Might try raising the racks a little and put the boat higher to keep it looking nicer longer. An added benefit is it helps to break up the wind on the motor box a little more.
Considering that the weight of boat and motor are generally less than 300 pounds, weight that you are towing isn't the biggest issue. The biggest thing that robs your gas mileage over 60 mph is aerodynamics. I've towed lots of small trailers behind my Corvette, carrying race tires, and if you could keep the package tucked in behind the tow vehicle there wasn't much of a mileage penalty. I could get 26 mpg towing and get 28 or 29 without the trailer at the same speeds (around 75 mph). If I had a package that suck out much mileage dropped to 20 or less.
If the rig stood up more than 4 or 6 inches above back of the tow vehicle or presented much of bluff body gas mileage went into the tank. This is because it causes the air to get forced down between the trailer and the car and then out the sides and that causes big drag.
I saw some SAE papers on the aerodynamics of vehicles towing trailers and you really have to try to get rid of the air spilling off of the leading half of the rig and then hitting the box on the back.
As Bill noted getting the boat higher would help, but if you want to have an economical tow rig you need a lot lower profile box, or a box that holds the motors, but cranks up like a pop up camper when you are at the races, but cranks down so as to not have a big frontal area on the road.
If you are towing with a pickup, a truck cap will help a lot, but you still need to have some continuity between the back of the truck and the box on the back or the air will flow down toward the boat and then will get stagnated on the front of the box and create big drag.

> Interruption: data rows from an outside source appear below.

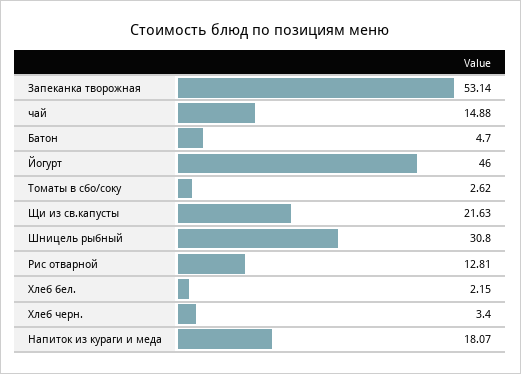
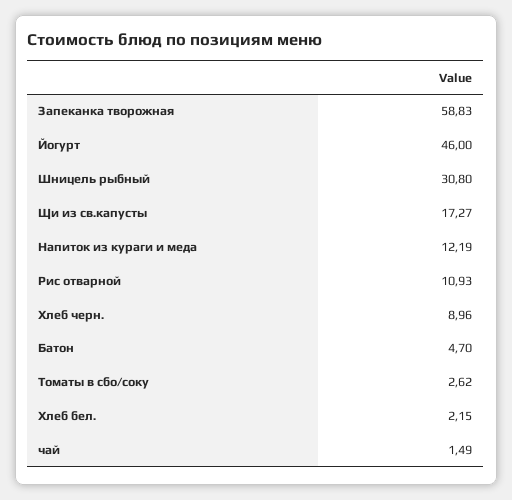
  {
-   "Запеканка творожная": 53.14,
+   "Запеканка творожная": 58.83,
-   "чай": 14.88,
+   "чай": 1.49,
    "Батон": 4.7,
    "Йогурт": 46,
    "Томаты в сбо/соку": 2.62,
-   "Щи из св.капусты": 21.63,
+   "Щи из св.капусты": 17.27,
    "Шницель рыбный": 30.8,
-   "Рис отварной": 12.81,
+   "Рис отварной": 10.93,
    "Хлеб бел.": 2.15,
-   "Хлеб черн.": 3.4,
+   "Хлеб черн.": 8.96,
-   "Напиток из кураги и меда": 18.07
+   "Напиток из кураги и меда": 12.19
  }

Hope this makes sense, but don't be thinking that weight is the key to towing economy, for towing 1,000 pounds or less, aerodynamics is more important than weight.
Last edited by Yellowjacket; 05-18-2012, 06:39 AM.

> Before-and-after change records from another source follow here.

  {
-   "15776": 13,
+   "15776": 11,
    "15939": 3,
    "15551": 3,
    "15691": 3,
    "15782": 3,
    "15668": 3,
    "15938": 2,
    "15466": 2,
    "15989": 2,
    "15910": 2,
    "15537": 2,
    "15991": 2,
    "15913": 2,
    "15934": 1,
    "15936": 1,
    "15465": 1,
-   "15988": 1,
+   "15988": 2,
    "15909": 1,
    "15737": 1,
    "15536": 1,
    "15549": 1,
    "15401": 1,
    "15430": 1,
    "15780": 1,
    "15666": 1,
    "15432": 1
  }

I think it looks great and if you are going up any big hills than lightness will make all the difference in mileage.. Now where does that fancy boat cart go??
Nice looking trailer.I had a trailer similar to that one i went to Detroit to pick it up with my then Pontiac transport van and on the way back i burned up the tranny 2 hours from home.It was like pulling a parachute.LOL
Bob,
Wish I still had the trailer I sold you. With boats on it the trailer would tow beautifully. It was no fun towing the trailer I bought off of Tom Smith that same day back without any boats on it. I burned through so much gas towing that thing back and it is a heavy huge trailer. Best way to to is to just have a few boats on it thats for sure.
You can always skip the trailer and go back to the old school route :-) this photo was taken last weekend at Brodenbach. As you can see many Euro teams still do it old school style :-)
You can always skip the trailer and go back to the old school route :-) this photo was taken last weekend at Brodenbach. As you can see many Euro teams still do it old school style :-)
I would do it like that in Europe to with gas like $7-$8 bucks a gallon
The 427M///527M trailer was very typical for the late 80's and early 90's.
We pulled all the way from central Kansas to Winnepeg, Canada in 1991.
My tow vehicle was a 1988 S-10 extended cab with a 4.3L V-6 and an
aftermarket installed tranny cooler.. I ran the truck for 486,000 miles..
It never faltered... The tranny cooler was the key..
Here is our gas milage trailer, the only thing steel is the axle, just finishing up painting on our logos,
Do you have any drawings or construction details you could share? I'm about to make a 2 boat trailer but my 4 cyl car has a pretty low towing capacity so it'd be good to make it as light as possible.